Humane aspects of architecture have been an integrated part of S&K projects and continue to seep through the fabric of generic and individual needs in the practice. At Bhuj, the use of appropriate materials and construction techniques
influenced the process of design evolution with an attempt to address materials and structural issues with contemporary techniques and a sense of history. Rehabilitation in the true sense, resurrected for the villagers, their
original though evolved lifestyle. It won the honorable mention of the Union Internationale Des Architectes-UIA-Vassilis Sgoutas Prize 2008 for Alleviation of Poverty.
Community issues like improving the facilities for and skills of women laborers were initiated by S&K in their projects as was a healthy respect for local crafts and artisans. Even today, although the village crafts are gradually dying out, S&K ensures their manifestation into the contemporary scenario in a bid to establish an aesthetic vocabulary that is distinctly rooted in the rich heritage of our country. The Nalanda International School at Baroda,
for which S&K won the Leaf Award by the Leading European Architects Forum in 2006 in a highly commended category for the use of traditional methods of environmental control and was nominated for the Aga Khan Award for architecture in 2007, is the perfect example of inclusive architecture spread on an area of 8,71,000 sq. ft.

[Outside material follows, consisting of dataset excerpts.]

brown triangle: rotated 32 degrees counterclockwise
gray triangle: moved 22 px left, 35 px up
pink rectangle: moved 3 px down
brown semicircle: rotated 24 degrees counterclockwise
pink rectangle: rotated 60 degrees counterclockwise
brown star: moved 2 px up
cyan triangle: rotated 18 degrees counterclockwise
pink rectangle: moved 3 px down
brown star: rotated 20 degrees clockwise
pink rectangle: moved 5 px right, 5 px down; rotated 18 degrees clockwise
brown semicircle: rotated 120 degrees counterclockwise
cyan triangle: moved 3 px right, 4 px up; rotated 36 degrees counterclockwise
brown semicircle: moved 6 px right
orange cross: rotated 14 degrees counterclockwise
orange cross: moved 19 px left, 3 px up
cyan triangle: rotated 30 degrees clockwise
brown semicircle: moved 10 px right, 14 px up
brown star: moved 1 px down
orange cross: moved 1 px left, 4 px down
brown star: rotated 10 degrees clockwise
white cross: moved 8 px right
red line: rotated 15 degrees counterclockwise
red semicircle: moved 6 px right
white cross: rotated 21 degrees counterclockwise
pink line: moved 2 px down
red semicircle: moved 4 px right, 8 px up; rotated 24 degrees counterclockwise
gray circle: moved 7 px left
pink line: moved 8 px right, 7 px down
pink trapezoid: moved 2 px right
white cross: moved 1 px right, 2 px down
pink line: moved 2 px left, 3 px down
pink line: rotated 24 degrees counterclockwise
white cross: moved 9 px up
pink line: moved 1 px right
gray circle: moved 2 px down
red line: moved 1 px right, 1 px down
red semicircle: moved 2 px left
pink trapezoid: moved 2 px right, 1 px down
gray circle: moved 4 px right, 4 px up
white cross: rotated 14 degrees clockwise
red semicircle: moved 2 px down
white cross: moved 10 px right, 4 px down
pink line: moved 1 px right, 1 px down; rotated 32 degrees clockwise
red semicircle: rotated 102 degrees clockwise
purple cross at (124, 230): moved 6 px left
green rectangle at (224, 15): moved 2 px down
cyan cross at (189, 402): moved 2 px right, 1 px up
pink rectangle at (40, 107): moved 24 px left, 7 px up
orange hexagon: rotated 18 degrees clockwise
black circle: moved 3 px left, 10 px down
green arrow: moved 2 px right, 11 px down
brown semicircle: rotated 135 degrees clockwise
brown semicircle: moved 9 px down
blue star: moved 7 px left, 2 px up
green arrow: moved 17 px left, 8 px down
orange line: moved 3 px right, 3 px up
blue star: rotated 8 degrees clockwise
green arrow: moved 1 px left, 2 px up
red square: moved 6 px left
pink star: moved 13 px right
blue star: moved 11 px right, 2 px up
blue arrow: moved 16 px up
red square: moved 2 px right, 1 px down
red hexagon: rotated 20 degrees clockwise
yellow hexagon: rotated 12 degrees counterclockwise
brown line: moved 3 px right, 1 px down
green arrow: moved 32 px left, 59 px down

With this
project, S&K successfully established that the relationship between architecture and environment has historically been and continues to be a complex interaction of site, technology, climate, and other natural forces, building materials and human presence.
Sustaining her belief that development and progress must proceed without straining the cultural and historic environment, Brinda’s involvement and contribution to developing technology have manifested through her projects on Educational and IT campuses. Zensar Software Technologies Campus is a greenfield project of 10.9 acres. Designed for 3,500 executives, the concept was to link individual buildings through landscaping comprising stonewalls, sunken courtyards, an open-air amphitheater, waterbodies, and greenery. S&K worked this through a simple integrated premise by accomplishing a sense of harmony and balance using clean lines and contemporary detailing.
On the one hand is S&K’s distinct flair for the traditional, and on the other, its fast-paced progress in installing and maintaining technological and state-of-the-art engineering systems in place. S&K has piloted a course across the gamut of building design from aspects of individuality and project-specific solutions to massive IT campuses. Landscaping has been an integral facet as has the application of local crafts and materials; women empowerment
has been the third, but these are only a lining on.